Что нужно сделать
a) Выпишите дословно фрагмент текста о монтаже, который начинается словами «Но если бы я» и заканчивается словами «резкости монтажной смены.».
b) Перескажите в виде короткого списка абзац текста о монтаже, начинающийся словами «Насколько я понимаю, разговор о монтаже», и сохраните его основные положения.
c) При каком условии, согласно тексту о монтаже, соединение крупного плана с крупным не будет нарушением?

Но если бы я посадил их по топографии кадра, тогда Медвежонок при смене плана «прыгнул» бы в сторону, то есть сфазовался. И это было бы более грубым нарушением пластики кинокадра, чем их перемена на обратной точке. Конечно, есть другие способы смены плана на точку со спины. Можно было взять план звездного неба и с отъездом от него и панорамой вниз получить нужный кадр. Но в этом случае не было бы резкости монтажной смены.

Я понимаю, что нарушил топографию, но пластически это не меняет статичность кадра. Конечно, у монтажа есть свои правила. Однако иногда их хочется нарушать. Мне кажется, что внутреннее пластическое движение по фильму, которое ощущается не в смене кинокадров, а в том, как ты путешествуешь внутри этого пространства, более важно, чем монтажные правила. Мне недавно моя студентка сказала, что у них преподавал один режиссер, который весьма своеобразно рассказывал о законах монтажа: общий план, крупный, средний, общий, средний, крупный — монтируются так, друг к другу, и правила эти нельзя нарушать. Редкостное заблуждение. Мы можем соединять крупный план с крупным, и это не будет нарушением — при условии, если мы создадим необходимую энергию для смены планов. Мне кажется, монтаж зависит от того внутреннего давления, какое ты создаешь внутри кинокадра, его энергия находит выход в другом кинокадре. Но правомерен вариант, когда энергия плана, пройдя активную фазу, зависает, как зависают качели, и набирает силу в последующей сцене.

Важна закономерность соединения, а каким принципом будет пользоваться автор, его личное дело.

Насколько я понимаю, разговор о монтаже обычно сводится к элементарно грамотному соединению двух планов, к выстраиванию кинематографической смысловой строчки монтажным галопом. Нам предлагают какие-то достаточно простые принципы соединения движения с движением, смены монтажных точек, сложение двух крупных планов. При условии, когда монтаж ограничен изобразительной склейкой, способу монтажа выучиваются. Чем многослойнее способ творения кинокадра, тем тоньше и незаметнее будет переход от одного плана к другому, тем больше вопросов при собирании монтажной фразы. Внутри кинокадра проходит такое количество «проводов», что какой из них будет основным для «стягивания», для «стыковки» с последующим планом, может быть загадкой для самого режиссера.

Не только чисто пластический момент и его многослойность (тональность, контраст, цвет, психологический оттенок кинокадра и т.д.), но и многослойность звука, и не успевшая уйти из внимания зрителя энергия давно прошедшего кинокадра являются составляющими перехода от одного кадра к другому.

И этому невозможно научить.

Коротко о монтаже, но по-иному, не относящемуся к кино событию, сказал японский поэт Такахама Кеси:

Старый год,
Новый год —
Словно проткнуты палкой.

Стихи имеют двойной смысл. Прожитые годы словно нанизываются на ось, на невидимую палку. Или: посох проткнул выпавший снег — и тот, что выпал в прошлом году, и тот, что в новом. Проткнув два слоя снега, посох соединил старый и новый год. Стихи имеют глубокий образный смысл. «Годы соединились моей жизнью, — словно хочет сказать поэт. — Я иду, опираясь на посох, вот уже новый год наступил, а я иду, иду, а годы нанизываются на мой посох».

Исходные данные
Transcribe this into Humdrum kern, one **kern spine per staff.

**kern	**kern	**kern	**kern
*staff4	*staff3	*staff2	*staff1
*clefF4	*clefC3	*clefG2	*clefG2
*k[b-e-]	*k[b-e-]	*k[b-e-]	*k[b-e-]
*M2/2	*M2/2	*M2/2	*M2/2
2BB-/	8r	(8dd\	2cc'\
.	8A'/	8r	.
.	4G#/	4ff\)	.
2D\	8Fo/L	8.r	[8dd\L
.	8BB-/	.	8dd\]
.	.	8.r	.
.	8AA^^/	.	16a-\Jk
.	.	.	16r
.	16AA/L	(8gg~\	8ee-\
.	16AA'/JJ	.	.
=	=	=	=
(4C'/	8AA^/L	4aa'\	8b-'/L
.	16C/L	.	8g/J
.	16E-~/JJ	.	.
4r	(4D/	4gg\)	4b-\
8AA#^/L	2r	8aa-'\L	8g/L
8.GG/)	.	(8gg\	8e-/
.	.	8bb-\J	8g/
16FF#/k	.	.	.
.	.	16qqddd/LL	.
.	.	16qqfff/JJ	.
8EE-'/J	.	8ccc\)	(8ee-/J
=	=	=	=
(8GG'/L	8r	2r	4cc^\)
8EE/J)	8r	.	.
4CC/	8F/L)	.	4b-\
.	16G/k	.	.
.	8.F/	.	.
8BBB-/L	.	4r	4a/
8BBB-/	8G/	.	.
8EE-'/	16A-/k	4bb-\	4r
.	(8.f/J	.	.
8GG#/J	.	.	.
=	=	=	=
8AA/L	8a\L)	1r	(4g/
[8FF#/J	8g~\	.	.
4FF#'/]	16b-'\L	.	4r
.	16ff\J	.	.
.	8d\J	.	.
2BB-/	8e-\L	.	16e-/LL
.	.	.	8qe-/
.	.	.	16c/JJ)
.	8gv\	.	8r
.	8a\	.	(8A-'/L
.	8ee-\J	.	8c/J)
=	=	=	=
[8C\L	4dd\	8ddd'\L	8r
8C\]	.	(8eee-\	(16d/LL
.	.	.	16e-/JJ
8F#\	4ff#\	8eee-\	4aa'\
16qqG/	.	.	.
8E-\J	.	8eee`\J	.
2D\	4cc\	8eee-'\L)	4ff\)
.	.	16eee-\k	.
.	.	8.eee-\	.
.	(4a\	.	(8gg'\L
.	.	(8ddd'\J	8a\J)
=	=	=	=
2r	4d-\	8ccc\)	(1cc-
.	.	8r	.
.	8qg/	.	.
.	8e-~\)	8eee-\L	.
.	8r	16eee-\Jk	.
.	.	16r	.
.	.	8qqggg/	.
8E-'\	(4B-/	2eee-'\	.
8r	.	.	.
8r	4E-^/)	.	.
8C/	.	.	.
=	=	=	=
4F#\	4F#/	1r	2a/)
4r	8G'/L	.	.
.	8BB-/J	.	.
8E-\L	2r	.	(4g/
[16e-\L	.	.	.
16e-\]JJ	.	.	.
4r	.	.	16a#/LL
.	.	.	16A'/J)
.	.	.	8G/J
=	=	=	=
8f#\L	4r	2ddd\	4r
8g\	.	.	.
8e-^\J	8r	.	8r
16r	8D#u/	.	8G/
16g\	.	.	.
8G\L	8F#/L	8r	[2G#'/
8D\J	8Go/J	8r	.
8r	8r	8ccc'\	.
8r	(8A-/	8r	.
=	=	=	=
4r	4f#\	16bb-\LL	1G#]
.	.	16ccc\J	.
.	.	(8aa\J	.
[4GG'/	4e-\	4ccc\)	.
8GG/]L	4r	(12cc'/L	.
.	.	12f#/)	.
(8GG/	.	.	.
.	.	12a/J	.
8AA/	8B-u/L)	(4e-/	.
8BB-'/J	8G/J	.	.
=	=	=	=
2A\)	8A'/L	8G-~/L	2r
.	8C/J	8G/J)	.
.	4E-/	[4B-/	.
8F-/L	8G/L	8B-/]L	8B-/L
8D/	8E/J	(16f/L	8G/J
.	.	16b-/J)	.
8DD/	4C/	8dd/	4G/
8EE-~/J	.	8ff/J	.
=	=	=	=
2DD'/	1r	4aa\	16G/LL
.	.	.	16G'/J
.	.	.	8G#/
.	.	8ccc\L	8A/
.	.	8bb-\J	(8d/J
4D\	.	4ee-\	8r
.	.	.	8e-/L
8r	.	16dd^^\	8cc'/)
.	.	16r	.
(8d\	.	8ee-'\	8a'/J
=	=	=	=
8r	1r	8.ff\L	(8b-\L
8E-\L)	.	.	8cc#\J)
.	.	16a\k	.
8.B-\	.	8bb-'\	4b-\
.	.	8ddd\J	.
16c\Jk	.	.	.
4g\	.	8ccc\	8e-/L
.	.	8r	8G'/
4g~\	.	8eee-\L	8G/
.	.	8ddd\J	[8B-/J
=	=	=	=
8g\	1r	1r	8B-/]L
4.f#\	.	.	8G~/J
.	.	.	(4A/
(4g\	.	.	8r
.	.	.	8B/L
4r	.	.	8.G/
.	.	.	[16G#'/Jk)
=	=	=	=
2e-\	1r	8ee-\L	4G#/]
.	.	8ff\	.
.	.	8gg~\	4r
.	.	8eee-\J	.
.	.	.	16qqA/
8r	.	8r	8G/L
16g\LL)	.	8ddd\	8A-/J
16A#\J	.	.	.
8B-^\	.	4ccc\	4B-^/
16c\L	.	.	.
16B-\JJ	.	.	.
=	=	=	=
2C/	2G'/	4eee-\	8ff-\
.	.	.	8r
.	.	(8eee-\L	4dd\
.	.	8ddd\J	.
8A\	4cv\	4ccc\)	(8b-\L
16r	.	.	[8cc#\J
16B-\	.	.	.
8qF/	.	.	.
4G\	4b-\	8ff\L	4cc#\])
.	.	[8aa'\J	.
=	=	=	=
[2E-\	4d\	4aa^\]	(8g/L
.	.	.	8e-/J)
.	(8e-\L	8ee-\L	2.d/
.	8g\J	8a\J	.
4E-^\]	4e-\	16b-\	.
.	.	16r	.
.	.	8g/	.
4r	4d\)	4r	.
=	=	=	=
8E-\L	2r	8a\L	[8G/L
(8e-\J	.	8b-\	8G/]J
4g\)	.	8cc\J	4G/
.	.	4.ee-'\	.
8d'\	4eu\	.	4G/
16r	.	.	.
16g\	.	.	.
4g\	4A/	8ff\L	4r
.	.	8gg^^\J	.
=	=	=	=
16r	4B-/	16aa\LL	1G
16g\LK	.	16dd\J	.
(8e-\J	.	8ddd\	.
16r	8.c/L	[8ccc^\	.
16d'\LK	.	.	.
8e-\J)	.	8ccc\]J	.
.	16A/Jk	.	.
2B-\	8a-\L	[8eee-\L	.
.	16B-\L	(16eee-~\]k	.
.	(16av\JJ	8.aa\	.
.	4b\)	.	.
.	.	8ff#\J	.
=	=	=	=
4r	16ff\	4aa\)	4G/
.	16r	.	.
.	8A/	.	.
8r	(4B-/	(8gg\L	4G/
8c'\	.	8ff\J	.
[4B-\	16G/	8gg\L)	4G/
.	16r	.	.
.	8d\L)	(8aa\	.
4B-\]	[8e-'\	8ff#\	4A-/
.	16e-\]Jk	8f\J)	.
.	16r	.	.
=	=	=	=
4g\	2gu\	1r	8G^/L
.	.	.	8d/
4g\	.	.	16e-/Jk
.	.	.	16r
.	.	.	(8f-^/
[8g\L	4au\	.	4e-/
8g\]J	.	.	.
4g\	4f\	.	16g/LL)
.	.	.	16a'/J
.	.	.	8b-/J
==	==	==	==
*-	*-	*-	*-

Итоговые ответы
a)
Но если бы я посадил их по топографии кадра, тогда Медвежонок при смене плана «прыгнул» бы в сторону, то есть сфазовался. И это было бы более грубым нарушением пластики кинокадра, чем их перемена на обратной точке. Конечно, есть другие способы смены плана на точку со спины. Можно было взять план звездного неба и с отъездом от него и панорамой вниз получить нужный кадр. Но в этом случае не было бы резкости монтажной смены.

b)
- Разговор о монтаже обычно сводится к грамотному соединению двух планов.
- Предлагаются простые принципы: соединение движения с движением, смена монтажных точек, сложение двух крупных планов.
- Если монтаж ограничен изобразительной склейкой, ему выучиваются.
- Чем многослойнее способ создания кинокадра, тем тоньше и незаметнее переход к следующему плану и тем больше вопросов при собирании монтажной фразы.
- Какой из множества «проводов» внутри кадра станет основным для стыковки со следующим планом, может быть загадкой даже для режиссера.

c) При условии, что создана необходимая энергия для смены планов.